## PROVIDED ENTRIES
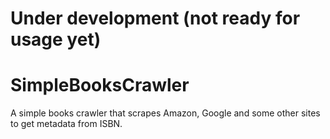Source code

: # Under development (not ready for usage yet)
# SimpleBooksCrawler
A simple books crawler that scrapes Amazon, Google and some other sites to get metadata from ISBN.
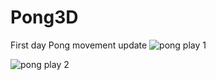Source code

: # Pong3D
 
First day Pong movement update
![pong play 1](gifs/pong_play_11_09)

![pong play 2](gifs/pong_play2_11_09)
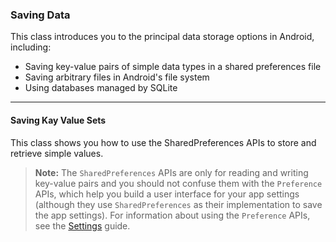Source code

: ### Saving Data
This class introduces you to the principal data storage options in Android, including:
- Saving key-value pairs of simple data types in a shared preferences file
- Saving arbitrary files in Android's file system
- Using databases managed by SQLite

-----------------------------------------------------------

#### Saving Kay Value Sets
This class shows you how to use the SharedPreferences APIs to store and retrieve simple values.

> **Note:** The `SharedPreferences` APIs are only for reading and writing key-value pairs and you should not confuse them with the `Preference` APIs, which help you build a user interface for your app settings (although they use `SharedPreferences` as their implementation to save the app settings). For information about using the `Preference` APIs, see the [Settings](https://developer.android.com/guide/topics/ui/settings.html) guide.
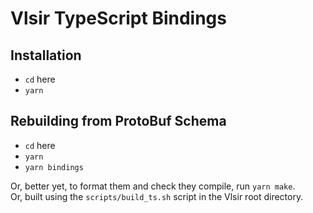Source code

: # Vlsir TypeScript Bindings

## Installation

- `cd` here
- `yarn`

## Rebuilding from ProtoBuf Schema

- `cd` here
- `yarn`
- `yarn bindings`

Or, better yet, to format them and check they compile, run `yarn make`.  
Or, built using the `scripts/build_ts.sh` script in the Vlsir root directory.
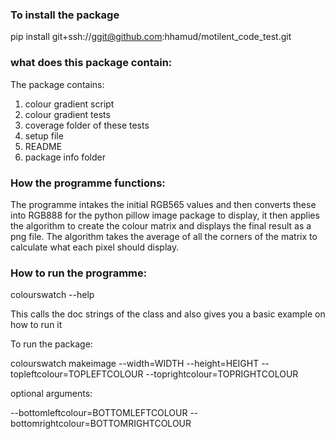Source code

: ### To install the package

pip install git+ssh://ggit@github.com:hhamud/motilent_code_test.git



### what does this package contain:

The package contains:

1. colour gradient script
2. colour gradient tests
3. coverage folder of these tests
4. setup file
5. README
6. package info folder



### How the programme functions:

The programme intakes the initial RGB565 values and then converts these into RGB888 for the python pillow image package to display, it then applies the algorithm to create the colour matrix and displays the final result as a png file. The algorithm takes the average of all the corners of the matrix to calculate what each pixel should display.



### How to run the programme:
colourswatch --help 

This calls the doc strings of the class and also gives you a basic example on how to run it

To run the package:

colourswatch makeimage  --width=WIDTH --height=HEIGHT --topleftcolour=TOPLEFTCOLOUR --toprightcolour=TOPRIGHTCOLOUR 

optional arguments:

--bottomleftcolour=BOTTOMLEFTCOLOUR
--bottomrightcolour=BOTTOMRIGHTCOLOUR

## EXERCISE OBJECTIVE
What is needed is every line of the data above, set down exactly but with the images left out.

## WORKED SOLUTION
Source code

: # Under development (not ready for usage yet)
# SimpleBooksCrawler
A simple books crawler that scrapes Amazon, Google and some other sites to get metadata from ISBN.
Source code

: # Pong3D
 
First day Pong movement update
![pong play 1](gifs/pong_play_11_09)

![pong play 2](gifs/pong_play2_11_09)
Source code

: ### Saving Data
This class introduces you to the principal data storage options in Android, including:
- Saving key-value pairs of simple data types in a shared preferences file
- Saving arbitrary files in Android's file system
- Using databases managed by SQLite

-----------------------------------------------------------

#### Saving Kay Value Sets
This class shows you how to use the SharedPreferences APIs to store and retrieve simple values.

> **Note:** The `SharedPreferences` APIs are only for reading and writing key-value pairs and you should not confuse them with the `Preference` APIs, which help you build a user interface for your app settings (although they use `SharedPreferences` as their implementation to save the app settings). For information about using the `Preference` APIs, see the [Settings](https://developer.android.com/guide/topics/ui/settings.html) guide.
Source code

: # Vlsir TypeScript Bindings

## Installation

- `cd` here
- `yarn`

## Rebuilding from ProtoBuf Schema

- `cd` here
- `yarn`
- `yarn bindings`

Or, better yet, to format them and check they compile, run `yarn make`.  
Or, built using the `scripts/build_ts.sh` script in the Vlsir root directory.
Source code

: ### To install the package

pip install git+ssh://ggit@github.com:hhamud/motilent_code_test.git



### what does this package contain:

The package contains:

1. colour gradient script
2. colour gradient tests
3. coverage folder of these tests
4. setup file
5. README
6. package info folder



### How the programme functions:

The programme intakes the initial RGB565 values and then converts these into RGB888 for the python pillow image package to display, it then applies the algorithm to create the colour matrix and displays the final result as a png file. The algorithm takes the average of all the corners of the matrix to calculate what each pixel should display.



### How to run the programme:
colourswatch --help 

This calls the doc strings of the class and also gives you a basic example on how to run it

To run the package:

colourswatch makeimage  --width=WIDTH --height=HEIGHT --topleftcolour=TOPLEFTCOLOUR --toprightcolour=TOPRIGHTCOLOUR 

optional arguments:

--bottomleftcolour=BOTTOMLEFTCOLOUR
--bottomrightcolour=BOTTOMRIGHTCOLOUR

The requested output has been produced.